### About this exercise
Copy out each line below containing "particular".
BEGIN Records to use
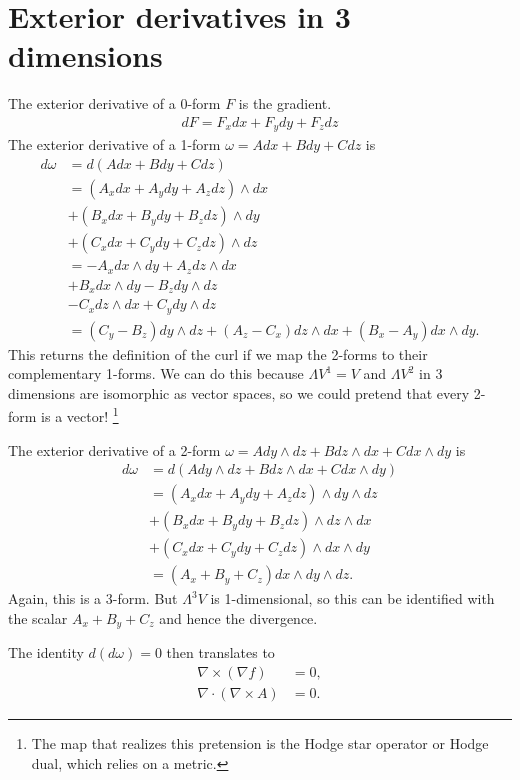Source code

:\documentclass[aps,nofootinbib]{revtex4}
\begin{document}
\appendix

\section{Exterior derivatives in 3 dimensions}\label{appendix}

The exterior derivative of a 0-form $F$ is the gradient.
\begin{align}
dF = F_x dx + F_y dy + F_z dz 
\end{align}
The exterior derivative of a 1-form $\omega = A dx + B dy + C dz$ is
\begin{align*}
d\omega &= d (A dx + B dy + C dz) \\
	&= (A_x dx + A_y dy + A_z dz) \wedge dx \\
    & + (B_x dx + B_y dy + B_z dz) \wedge dy \\
    & + (C_x dx + C_y dy + C_z dz) \wedge dz \\
    &= - A_x dx \wedge dy + A_z dz \wedge dx \\
    & + B_x dx \wedge dy - B_z dy \wedge dz \\
    & - C_x dz \wedge dx + C_y dy \wedge dz \\ 
    &= (C_y-B_z) dy \wedge dz + (A_z - C_x) dz \wedge dx + (B_x - A_y) dx \wedge dy.
\end{align*}
This returns the definition of the curl if we map the 2-forms to their complementary 1-forms. We can do this because $\Lambda V^1 = V$ and $\Lambda V^2$ in 3 dimensions are isomorphic as vector spaces, so we could pretend that every 2-form is a vector! \footnote{The map that realizes this pretension is the Hodge star operator or Hodge dual, which relies on a metric.}

The exterior derivative of a 2-form $\omega = A dy \wedge dz + B dz \wedge dx + C dx \wedge dy$ is
\begin{align*}
d\omega &= d(A dy \wedge dz + B dz \wedge dx + C dx \wedge dy) \\
	&= (A_x dx + A_y dy + A_z dz) \wedge dy \wedge dz \\
    &+ (B_x dx + B_y dy + B_z dz) \wedge dz \wedge dx \\
    &+ (C_x dx + C_y dy + C_z dz) \wedge dx \wedge dy \\
    &= (A_x + B_y + C_z) dx \wedge dy \wedge dz.
\end{align*}
Again, this is a 3-form. But $\Lambda^3 V$ is 1-dimensional, so this can be identified with the scalar $A_x + B_y + C_z$ and hence the divergence.

The identity $d(d\omega) = 0$ then translates to
\begin{align*}
\nabla \times (\nabla f) &= 0, \\
\nabla \cdot (\nabla \times A) &= 0.
\end{align*}
\end{document}
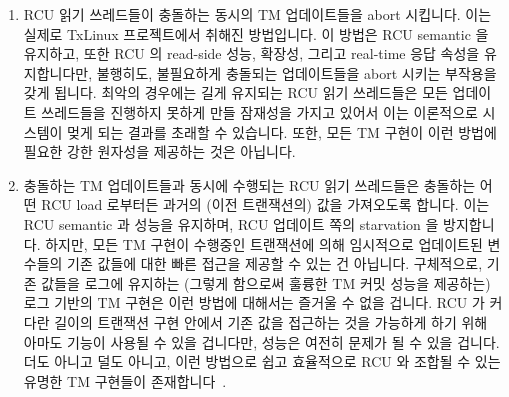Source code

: \begin{enumerate}
\item	RCU 읽기 쓰레드들이 충돌하는 동시의 TM 업데이트들을 abort 시킵니다.
	이는 실제로 TxLinux 프로젝트에서 취해진 방법입니다.
	이 방법은 RCU semantic 을 유지하고, 또한 RCU 의 read-side 성능, 확장성,
	그리고 real-time 응답 속성을 유지합니다만, 불행히도, 불필요하게
	충돌되는 업데이트들을 abort 시키는 부작용을 갖게 됩니다.
	최악의 경우에는 길게 유지되는 RCU 읽기 쓰레드들은 모든 업데이트
	쓰레드들을 진행하지 못하게 만들 잠재성을 가지고 있어서 이는 이론적으로
	시스템이 멎게 되는 결과를 초래할 수 있습니다.
	또한, 모든 TM 구현이 이런 방법에 필요한 강한 원자성을 제공하는 것은
	아닙니다.

\item	충돌하는 TM 업데이트들과 동시에 수행되는 RCU 읽기 쓰레드들은 충돌하는
	어떤 RCU load 로부터든 과거의 (이전 트랜잭션의) 값을 가져오도록 합니다.
	이는 RCU semantic 과 성능을 유지하며, RCU 업데이트 쪽의 starvation 을
	방지합니다.
	하지만, 모든 TM 구현이 수행중인 트랜잭션에 의해 임시적으로 업데이트된
	변수들의 기존 값들에 대한 빠른 접근을 제공할 수 있는 건 아닙니다.
	구체적으로, 기존 값들을 로그에 유지하는 (그렇게 함으로써 훌륭한 TM 커밋
	성능을 제공하는) 로그 기반의 TM 구현은 이런 방법에 대해서는 즐거울 수
	없을 겁니다.
	RCU 가 커다란 길이의 트랜잭션 구현 안에서 기존 값을 접근하는 것을
	가능하게 하기 위해 아마도  기능이 사용될 수 있을
	겁니다만, 성능은 여전히 문제가 될 수 있을 겁니다.
	더도 아니고 덜도 아니고, 이런 방법으로 쉽고 효율적으로 RCU 와 조합될 수
	있는 유명한 TM 구현들이
	존재합니다~\cite{DonaldEPorter2007TRANSACT,PhilHoward2011RCUTMRBTree,PhilipWHoward2013RCUrbtree}.
\iffalse


\end{enumerate}
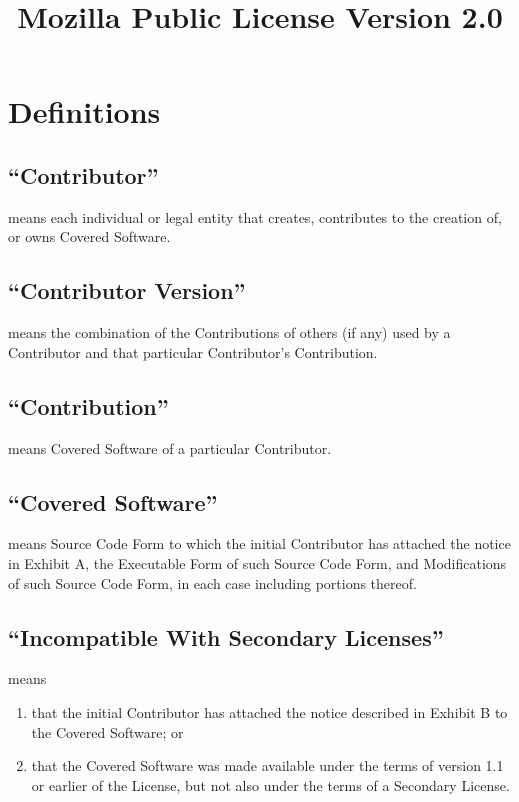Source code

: \documentclass[a4paper, 12pt]{article}
\begin{document}
\title{Mozilla Public License Version 2.0}
\date{}

\maketitle

\section{Definitions}

\subsection{``Contributor''}
means each individual or legal entity that creates, contributes to the creation of, or owns Covered Software.

\subsection{``Contributor Version''}
means the combination of the Contributions of others (if any) used by a Contributor and that particular Contributor's Contribution.

\subsection{``Contribution''}
means Covered Software of a particular Contributor.

\subsection{``Covered Software''}
means Source Code Form to which the initial Contributor has attached the notice in Exhibit A, the Executable Form of such Source Code Form, and Modifications of such Source Code Form, in each case including portions thereof.

\subsection{``Incompatible With Secondary Licenses''}
means

\begin{enumerate}[label=(\alph*)]
\item that the initial Contributor has attached the notice described in Exhibit B to the Covered Software; or
\item that the Covered Software was made available under the terms of version 1.1 or earlier of the License, but not also under the terms of a Secondary License.
\end{enumerate}
\end{document}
END Records to use
### Answer to this task
means the combination of the Contributions of others (if any) used by a Contributor and that particular Contributor's Contribution.
means Covered Software of a particular Contributor.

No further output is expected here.